For some time, The MCU seems to have had difficulty in creating decent Super-Villains. There is the cultish following that Loki has developed but by now he has become more a cuddly anti-hero. Up until we received Thanos in the Avengers films, the only decent offerings were Vincent D’Onofrio’s magnificent Kingpin in tv’s Daredevil (2015-8) and David Tennant’s turn as Killgrave in the first season of Jessica Jones (2015-9) (although it is not entirely clear if these series remain part of official MCU continuity any longer). Everyone else to turn up has been forgettably run of the mill.

Ant-Man and the Wasp: Quantumania has largely been intended to introduce Kang the Conqueror. Kang first appeared in Fantastic Four #19 (1963) as the Pharaoh Rama-Tut who was revealed to be a time-travelling descendant of Reed Richards. Subsequent appearances retconned Rama-Tut to be Kang and created a mind-boggling array of Kang’s personas throughout time and the multiverse that have fought mostly against The Avengers, with Kang at one point even marrying Mantis.

Scott Lang/Ant-Man (Paul Rudd) and Kang  the Conqueror (Jonathan Majors) in Ant-Man and the Wasp Quantumania (2023) 2
(l to r) Scott Lang/Ant-Man (Paul Rudd) and Kang the Conqueror (Jonathan Majors)

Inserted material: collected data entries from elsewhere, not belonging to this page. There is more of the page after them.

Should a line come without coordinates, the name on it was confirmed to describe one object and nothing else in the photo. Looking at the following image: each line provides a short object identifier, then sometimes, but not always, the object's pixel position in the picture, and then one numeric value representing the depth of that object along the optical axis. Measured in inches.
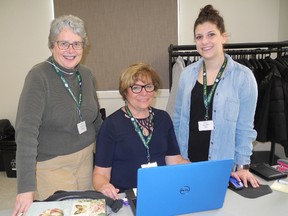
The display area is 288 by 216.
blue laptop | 41.4
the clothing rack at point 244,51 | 110.4
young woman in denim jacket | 65.2
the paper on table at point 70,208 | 45.3
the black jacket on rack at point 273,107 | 100.3
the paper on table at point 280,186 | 56.1
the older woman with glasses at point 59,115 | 54.0
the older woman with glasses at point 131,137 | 61.5
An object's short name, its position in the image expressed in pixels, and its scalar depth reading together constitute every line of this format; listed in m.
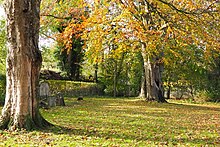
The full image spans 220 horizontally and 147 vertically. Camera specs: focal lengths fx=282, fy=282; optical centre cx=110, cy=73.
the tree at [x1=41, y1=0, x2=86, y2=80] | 18.06
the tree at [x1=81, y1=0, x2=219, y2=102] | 15.51
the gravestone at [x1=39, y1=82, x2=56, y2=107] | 14.00
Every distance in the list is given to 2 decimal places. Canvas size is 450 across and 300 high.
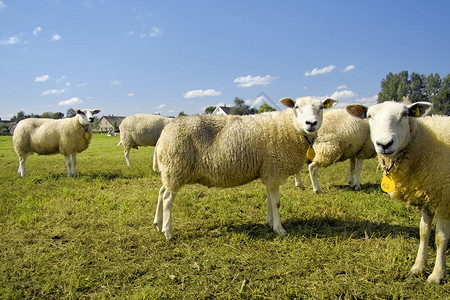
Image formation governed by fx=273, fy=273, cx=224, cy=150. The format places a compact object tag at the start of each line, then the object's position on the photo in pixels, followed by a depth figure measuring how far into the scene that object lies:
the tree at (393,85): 72.01
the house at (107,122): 90.75
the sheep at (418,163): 3.11
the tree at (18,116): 94.62
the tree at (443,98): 59.38
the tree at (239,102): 71.78
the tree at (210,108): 79.62
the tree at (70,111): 103.66
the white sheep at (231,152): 4.48
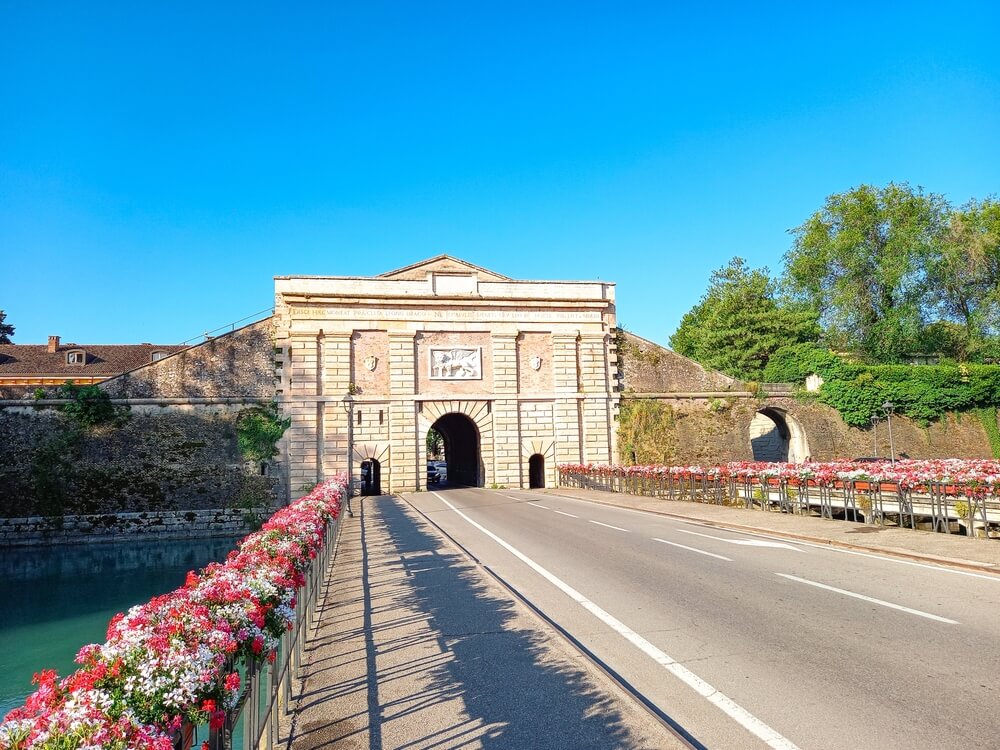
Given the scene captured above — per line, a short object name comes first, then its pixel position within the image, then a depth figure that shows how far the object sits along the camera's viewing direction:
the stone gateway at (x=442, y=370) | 33.44
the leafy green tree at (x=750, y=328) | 49.50
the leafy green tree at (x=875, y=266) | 45.12
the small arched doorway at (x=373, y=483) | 37.06
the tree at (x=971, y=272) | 43.62
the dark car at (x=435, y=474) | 47.86
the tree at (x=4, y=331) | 58.69
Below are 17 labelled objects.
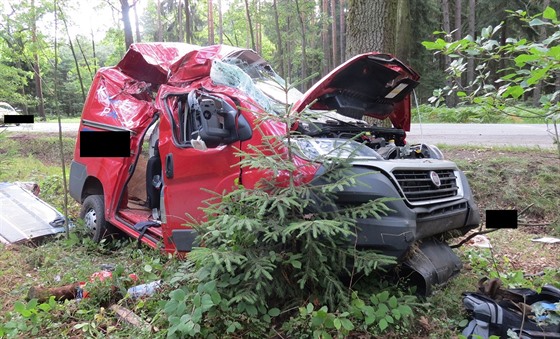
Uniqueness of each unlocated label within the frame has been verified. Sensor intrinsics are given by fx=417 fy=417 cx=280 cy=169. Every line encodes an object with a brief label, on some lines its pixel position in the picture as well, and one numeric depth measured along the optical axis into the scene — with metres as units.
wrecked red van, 3.09
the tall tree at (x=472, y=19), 23.17
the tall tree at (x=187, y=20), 15.39
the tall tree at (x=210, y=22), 22.66
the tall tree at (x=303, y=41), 14.39
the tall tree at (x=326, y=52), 28.22
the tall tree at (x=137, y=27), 21.74
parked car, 8.56
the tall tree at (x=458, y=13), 23.11
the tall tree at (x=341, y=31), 24.89
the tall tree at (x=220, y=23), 25.77
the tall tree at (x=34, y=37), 5.68
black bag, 2.68
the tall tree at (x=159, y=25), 23.86
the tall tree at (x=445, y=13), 21.80
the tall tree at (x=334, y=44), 25.88
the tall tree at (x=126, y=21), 10.13
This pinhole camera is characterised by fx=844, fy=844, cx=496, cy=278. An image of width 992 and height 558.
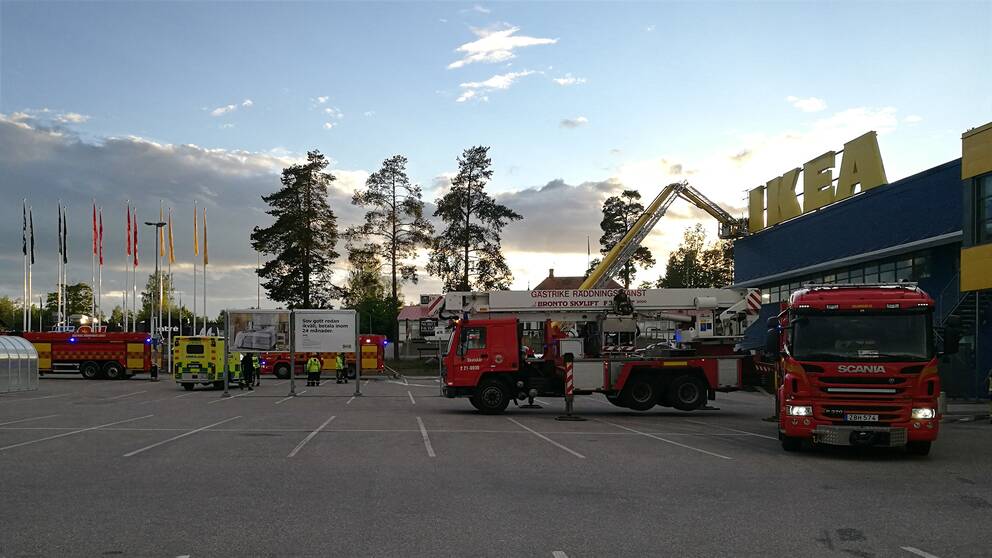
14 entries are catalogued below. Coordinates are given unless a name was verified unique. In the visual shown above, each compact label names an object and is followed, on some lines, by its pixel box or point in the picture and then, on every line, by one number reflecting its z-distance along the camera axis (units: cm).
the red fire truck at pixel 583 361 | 2284
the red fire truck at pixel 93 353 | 4716
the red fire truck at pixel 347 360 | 5019
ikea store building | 2378
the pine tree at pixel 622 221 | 7569
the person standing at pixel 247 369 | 3703
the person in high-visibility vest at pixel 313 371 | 3794
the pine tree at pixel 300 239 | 6291
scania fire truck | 1357
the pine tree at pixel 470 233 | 6159
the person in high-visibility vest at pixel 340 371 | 4444
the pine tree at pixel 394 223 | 6084
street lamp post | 5528
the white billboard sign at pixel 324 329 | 3167
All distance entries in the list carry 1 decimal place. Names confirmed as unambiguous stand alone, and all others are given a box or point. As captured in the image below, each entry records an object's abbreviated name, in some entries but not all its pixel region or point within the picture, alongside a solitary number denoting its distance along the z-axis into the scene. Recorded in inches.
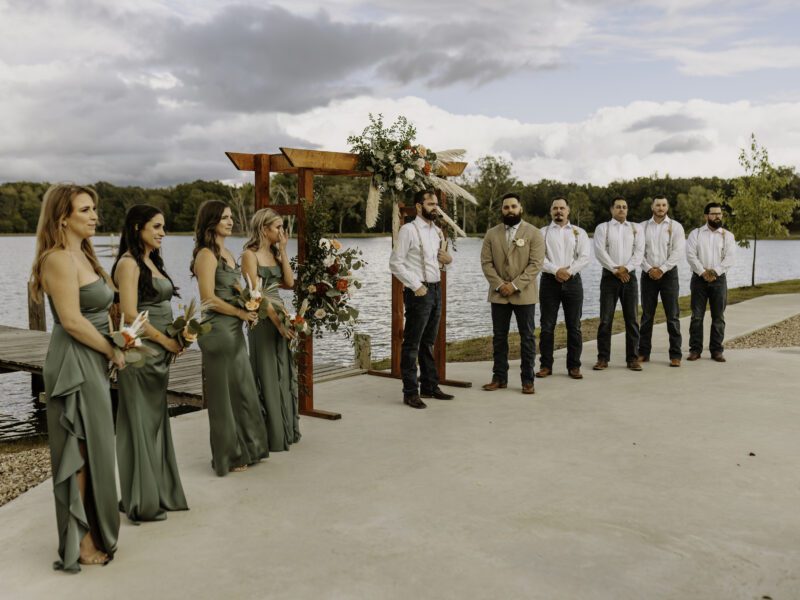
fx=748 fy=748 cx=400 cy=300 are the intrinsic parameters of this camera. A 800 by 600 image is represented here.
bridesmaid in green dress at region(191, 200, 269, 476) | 208.7
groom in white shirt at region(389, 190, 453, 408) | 297.7
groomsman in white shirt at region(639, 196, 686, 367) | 380.2
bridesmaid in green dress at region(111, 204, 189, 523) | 175.3
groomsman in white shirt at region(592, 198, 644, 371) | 373.4
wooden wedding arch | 269.3
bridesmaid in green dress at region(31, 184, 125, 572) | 144.7
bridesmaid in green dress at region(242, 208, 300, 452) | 233.1
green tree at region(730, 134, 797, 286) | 997.2
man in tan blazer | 323.3
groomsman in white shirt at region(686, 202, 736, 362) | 391.9
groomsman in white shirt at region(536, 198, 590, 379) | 350.9
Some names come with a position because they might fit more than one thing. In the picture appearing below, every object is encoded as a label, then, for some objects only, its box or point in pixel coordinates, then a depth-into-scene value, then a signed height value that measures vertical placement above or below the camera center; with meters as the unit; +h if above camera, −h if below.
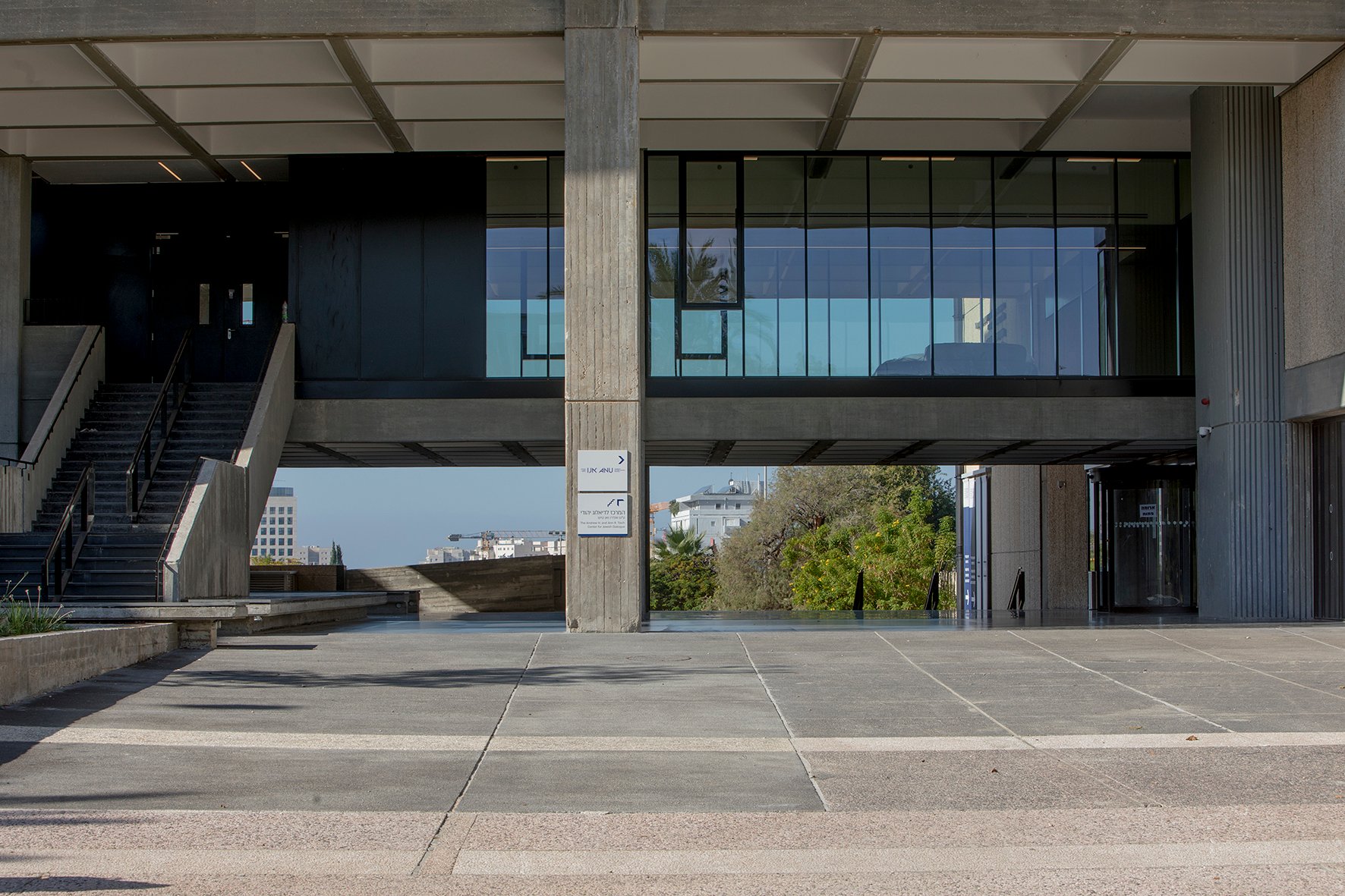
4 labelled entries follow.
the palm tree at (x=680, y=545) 81.06 -2.26
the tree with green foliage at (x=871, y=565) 49.94 -2.27
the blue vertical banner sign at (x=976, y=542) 38.69 -1.00
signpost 15.79 +0.21
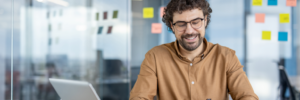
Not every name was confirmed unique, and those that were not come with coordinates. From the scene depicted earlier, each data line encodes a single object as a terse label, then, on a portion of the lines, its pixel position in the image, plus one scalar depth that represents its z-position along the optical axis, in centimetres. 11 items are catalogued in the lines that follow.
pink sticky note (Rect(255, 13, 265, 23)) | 260
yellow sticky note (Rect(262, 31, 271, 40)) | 260
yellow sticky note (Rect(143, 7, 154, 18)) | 288
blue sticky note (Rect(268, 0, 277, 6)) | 258
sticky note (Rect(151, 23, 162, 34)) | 287
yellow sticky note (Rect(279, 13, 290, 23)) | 256
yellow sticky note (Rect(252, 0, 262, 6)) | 260
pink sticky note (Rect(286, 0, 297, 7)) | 255
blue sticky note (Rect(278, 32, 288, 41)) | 256
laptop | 114
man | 126
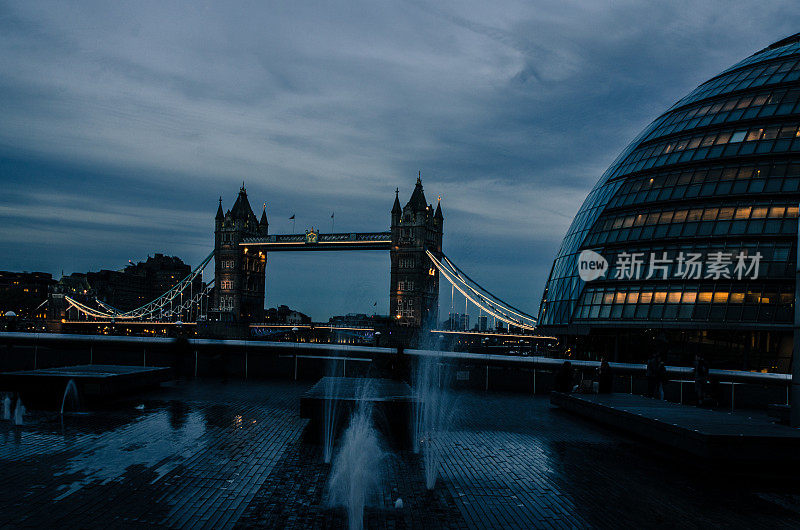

We also get an appearance of M.O.D.O.K., a regular Captain America villain. In the comics, M.O.D.O.K. was George Tartleton who underwent a transformation to become a vast brain with enhanced mental abilities and psychic powers. On the other hand, M.O.D.O.K. here is rewritten as a transformed Darren Cross from the first film and simply becomes a comic villain’s sidekick with a banal redemption arc. (A more comic-book accurate version of M.O.D.O.K. appeared around the same time in the stop-motion animated tv series M.O.D.O.K. (2021- ) with Patton Oswalt voicing Tartleton).

Where most of Ant-Man and the Wasp: Quantumania is a riff on Star Wars-styled Planetary Adventure (although I am not quite sure if you could still call a series of adventures down at the quantum level planetary adventures any longer), it does work well when it comes to the introduction of the next big new super-villain. The conception of Kang – the villain who has laid a great trail of conquest across the multiverse, collapsing entire timelines, and has had multiple incarnations across time to the extent he cannot even remember whether Ant-Man is an Avenger he has fought and killed before – is a great one. And Jonathan Majors rises to the fore with a playing where he gives the part a quiet softness that makes the character all the more absorbing and distinctive.

What with the film’s great super-villain and a plethora of mad ideas about ants evolving their own culture, not to mention an enjoyable city-destroying dust up and climax, Ant-Man and the Wasp: Quantumania proved far more enjoyable than expected. It was certainly a better offering than the lightweight and more overly comedic Ant-Man and the Wasp.